The AFL International Cup lands in Melbourne this weekend but for all the fanfare around the tournament, the AFL still views itself through the prism of its own 18-team competition and not as the authority for an entire sport, writes Antoun Issa.

The Australian Rugby Union has agreed to cut one of Australia's five Super Rugby teams to help Sanzaar reduce the number of sides in the competition from 18 to 15 for next season. The convoluted process has dragged on for months and shows no sign of resolution – should Australia follow the New Zealand's centralised rugby system instead? Yes, writes Bret Harris. Remodelling of the franchise structure is key to the future health of super rugby.

Thinking time

Man walking his dogs in the early morning
Should we stop keeping animals as pets? Photograph: Danny Lawson/PA

Most pet owners consider their animals part of the family, and some even include them in census returns. But a growing body of research casts doubt on the ethics of owning a pet. From increasingly unhealthy purebred canines to the goldfish sold by the bag pet-keeping denies animals the right of self-determination, some ethicists argue, and treats them as a commodity. Science continues to prove animals are intelligent and emotionally complex beings, and some countries have bestowed them sentient status – so should we stop keeping them as pets?

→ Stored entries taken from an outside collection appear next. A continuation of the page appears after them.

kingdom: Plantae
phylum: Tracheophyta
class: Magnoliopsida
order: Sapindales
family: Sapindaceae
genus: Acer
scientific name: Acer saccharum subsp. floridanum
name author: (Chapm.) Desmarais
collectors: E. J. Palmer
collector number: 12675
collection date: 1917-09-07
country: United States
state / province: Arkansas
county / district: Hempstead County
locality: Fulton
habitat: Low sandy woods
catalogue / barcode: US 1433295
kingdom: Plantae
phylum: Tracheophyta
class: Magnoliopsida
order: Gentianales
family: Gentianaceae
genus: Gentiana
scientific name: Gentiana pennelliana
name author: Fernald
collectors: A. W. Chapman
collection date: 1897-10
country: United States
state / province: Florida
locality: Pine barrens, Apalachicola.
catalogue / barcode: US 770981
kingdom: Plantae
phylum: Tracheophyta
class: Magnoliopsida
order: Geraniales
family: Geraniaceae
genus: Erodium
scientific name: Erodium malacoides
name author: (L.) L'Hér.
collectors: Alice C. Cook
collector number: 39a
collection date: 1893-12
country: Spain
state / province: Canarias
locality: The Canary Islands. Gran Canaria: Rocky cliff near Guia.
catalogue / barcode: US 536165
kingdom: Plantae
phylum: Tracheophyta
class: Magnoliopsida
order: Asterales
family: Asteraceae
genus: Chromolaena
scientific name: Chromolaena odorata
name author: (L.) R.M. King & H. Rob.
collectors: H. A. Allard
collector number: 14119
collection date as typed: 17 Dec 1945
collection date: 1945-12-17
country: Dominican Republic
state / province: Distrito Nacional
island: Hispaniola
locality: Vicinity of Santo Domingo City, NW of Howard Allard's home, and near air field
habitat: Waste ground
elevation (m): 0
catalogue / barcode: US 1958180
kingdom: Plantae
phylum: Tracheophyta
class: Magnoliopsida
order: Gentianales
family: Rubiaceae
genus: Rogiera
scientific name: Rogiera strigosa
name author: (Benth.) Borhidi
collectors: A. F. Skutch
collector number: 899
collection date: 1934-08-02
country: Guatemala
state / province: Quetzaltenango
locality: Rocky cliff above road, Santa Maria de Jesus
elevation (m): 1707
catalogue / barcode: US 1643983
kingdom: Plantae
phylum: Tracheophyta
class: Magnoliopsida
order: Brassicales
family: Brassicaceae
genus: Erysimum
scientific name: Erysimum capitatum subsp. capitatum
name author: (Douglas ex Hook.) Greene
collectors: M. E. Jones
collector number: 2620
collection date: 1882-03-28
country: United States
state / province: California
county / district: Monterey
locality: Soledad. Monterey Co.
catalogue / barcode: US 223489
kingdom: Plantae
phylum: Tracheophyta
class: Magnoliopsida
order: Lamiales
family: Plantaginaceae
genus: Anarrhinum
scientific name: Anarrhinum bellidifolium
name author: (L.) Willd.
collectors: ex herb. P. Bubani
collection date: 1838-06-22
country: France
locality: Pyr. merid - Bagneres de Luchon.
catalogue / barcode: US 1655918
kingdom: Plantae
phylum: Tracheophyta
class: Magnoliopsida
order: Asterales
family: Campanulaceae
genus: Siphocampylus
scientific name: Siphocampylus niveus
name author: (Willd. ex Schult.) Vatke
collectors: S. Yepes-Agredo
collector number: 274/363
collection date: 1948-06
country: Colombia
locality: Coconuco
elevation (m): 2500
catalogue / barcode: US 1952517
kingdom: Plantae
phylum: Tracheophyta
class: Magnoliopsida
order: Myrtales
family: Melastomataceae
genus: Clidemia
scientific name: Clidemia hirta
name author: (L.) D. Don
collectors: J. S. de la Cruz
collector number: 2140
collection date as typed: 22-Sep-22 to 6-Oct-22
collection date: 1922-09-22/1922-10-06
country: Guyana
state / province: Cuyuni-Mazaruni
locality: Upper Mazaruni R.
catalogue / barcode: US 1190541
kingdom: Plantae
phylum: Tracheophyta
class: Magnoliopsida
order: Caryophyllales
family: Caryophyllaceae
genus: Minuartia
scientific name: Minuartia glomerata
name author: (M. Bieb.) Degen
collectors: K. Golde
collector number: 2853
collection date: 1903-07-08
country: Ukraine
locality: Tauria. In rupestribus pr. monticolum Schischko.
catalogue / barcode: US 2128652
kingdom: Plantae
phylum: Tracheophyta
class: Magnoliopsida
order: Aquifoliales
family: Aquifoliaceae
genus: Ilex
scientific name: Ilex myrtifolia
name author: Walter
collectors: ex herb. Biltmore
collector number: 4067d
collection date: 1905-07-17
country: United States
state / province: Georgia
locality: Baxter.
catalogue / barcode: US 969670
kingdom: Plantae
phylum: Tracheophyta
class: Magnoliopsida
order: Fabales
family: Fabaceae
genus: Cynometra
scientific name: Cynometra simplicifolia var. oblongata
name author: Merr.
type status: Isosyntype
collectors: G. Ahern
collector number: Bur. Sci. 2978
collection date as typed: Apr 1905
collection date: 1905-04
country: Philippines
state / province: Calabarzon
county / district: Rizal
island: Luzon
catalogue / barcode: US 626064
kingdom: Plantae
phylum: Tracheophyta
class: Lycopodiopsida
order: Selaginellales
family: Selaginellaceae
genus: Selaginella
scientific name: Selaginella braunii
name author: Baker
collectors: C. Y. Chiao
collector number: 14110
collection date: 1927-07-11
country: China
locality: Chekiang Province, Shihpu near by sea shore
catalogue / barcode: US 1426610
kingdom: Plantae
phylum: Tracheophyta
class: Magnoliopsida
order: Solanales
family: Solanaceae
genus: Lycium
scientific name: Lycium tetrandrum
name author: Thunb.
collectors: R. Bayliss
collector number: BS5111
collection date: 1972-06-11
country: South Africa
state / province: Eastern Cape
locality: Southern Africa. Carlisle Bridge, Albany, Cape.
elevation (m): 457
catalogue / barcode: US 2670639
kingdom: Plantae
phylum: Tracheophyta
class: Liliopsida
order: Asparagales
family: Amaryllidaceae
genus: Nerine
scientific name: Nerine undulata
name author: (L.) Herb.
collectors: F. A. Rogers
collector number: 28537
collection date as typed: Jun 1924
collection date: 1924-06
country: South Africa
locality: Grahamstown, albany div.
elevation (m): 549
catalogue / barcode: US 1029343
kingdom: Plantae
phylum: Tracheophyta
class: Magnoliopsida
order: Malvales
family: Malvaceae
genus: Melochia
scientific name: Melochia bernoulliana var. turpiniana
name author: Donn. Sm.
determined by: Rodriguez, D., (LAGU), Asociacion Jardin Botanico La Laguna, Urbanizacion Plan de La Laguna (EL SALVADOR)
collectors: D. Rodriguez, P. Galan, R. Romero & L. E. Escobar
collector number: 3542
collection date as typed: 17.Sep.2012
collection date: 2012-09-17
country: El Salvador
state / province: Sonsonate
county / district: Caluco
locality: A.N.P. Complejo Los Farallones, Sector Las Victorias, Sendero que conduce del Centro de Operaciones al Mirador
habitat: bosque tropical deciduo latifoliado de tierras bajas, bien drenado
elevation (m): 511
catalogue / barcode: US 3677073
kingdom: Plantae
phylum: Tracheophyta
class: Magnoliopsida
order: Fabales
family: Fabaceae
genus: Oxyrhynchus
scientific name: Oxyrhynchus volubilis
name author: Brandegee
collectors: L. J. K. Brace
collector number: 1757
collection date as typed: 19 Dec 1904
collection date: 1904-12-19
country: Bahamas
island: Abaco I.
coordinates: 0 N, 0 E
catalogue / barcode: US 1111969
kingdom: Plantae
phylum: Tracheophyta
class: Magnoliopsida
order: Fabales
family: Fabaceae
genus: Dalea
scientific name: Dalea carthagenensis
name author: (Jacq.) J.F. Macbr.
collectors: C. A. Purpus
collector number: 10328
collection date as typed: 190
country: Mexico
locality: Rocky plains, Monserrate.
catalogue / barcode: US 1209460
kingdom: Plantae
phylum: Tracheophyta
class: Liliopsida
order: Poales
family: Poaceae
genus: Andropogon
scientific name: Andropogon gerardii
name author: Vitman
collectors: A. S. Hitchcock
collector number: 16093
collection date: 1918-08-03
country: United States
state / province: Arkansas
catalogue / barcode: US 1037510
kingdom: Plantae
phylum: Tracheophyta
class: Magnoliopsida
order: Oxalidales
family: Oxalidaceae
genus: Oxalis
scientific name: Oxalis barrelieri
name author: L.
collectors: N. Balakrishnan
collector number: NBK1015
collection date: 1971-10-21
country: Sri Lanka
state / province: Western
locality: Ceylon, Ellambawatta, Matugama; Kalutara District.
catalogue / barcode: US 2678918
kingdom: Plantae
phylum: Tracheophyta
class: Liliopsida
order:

With earnings for median income households stalling and people under 40 less able to afford a home than ever inequality remains a major political issue, writes Greg Jericho, who mines the rich data of this year's Hilda report. "The Hilda report highlights that while it is all very well to split hairs about short-term movements of income inequality measures like the Gini coefficient, for median income households income has now stalled for six years," he writes. "The report provides damning evidence that inequality across generations has increased – with those under 40 now much less able to buy a home than were young people in previous years."

Despite their beauty and abundance, modern-day flowers are something of a scientific mystery, with little known about their evolution and origin. The evolution of flowering plants also foxed Charles Darwin, who described their sudden diversification as an "an abominable mystery". Now a team of scientists has constructed a family tree of flowering plants based on genetic data from 792 species, and mapped the structural characteristics of the plants' flowers. So what does the ancestral flower of all living flowering plants look like? White, delicate, and upturned. See for yourself.

What's he done now?

Amid internal fighting at the White House and claims he dictated son Donald Trump Jr's statement about a meeting with a Russian lawyer, the US president has had a quiet night on Twitter by his standards. "Only the Fake News Media and Trump enemies want me to stop using Social Media (110 million people)," he tweeted this morning. "Only way for me to get the truth out!"

Media roundup

The Australian splashes with a report on the declining writing skills of schoolchildren, with the latest Naplan results showing they have slipped in the past six years. Staying on the education theme the Sydney Morning Herald says almost 70% of year 9 students in New South Wales will need to sit an extra reading, writing or numeracy test to be eligible for their HSC. And the ABC has an encouraging report from last night's Lateline revealing some regional and small-town newspapers might be bucking the general trend of declining readership numbers, and have become trusted and valued sources of local news for their often isolated communities.

Coming up

The same-sex marriage debate and the release of the latest Naplan results are likely to dominate the news agenda today. The Lowy Institute for International Policy's executive director, Michael Fullilove, will speak about "Australia in the Trump era" at the National Press Club.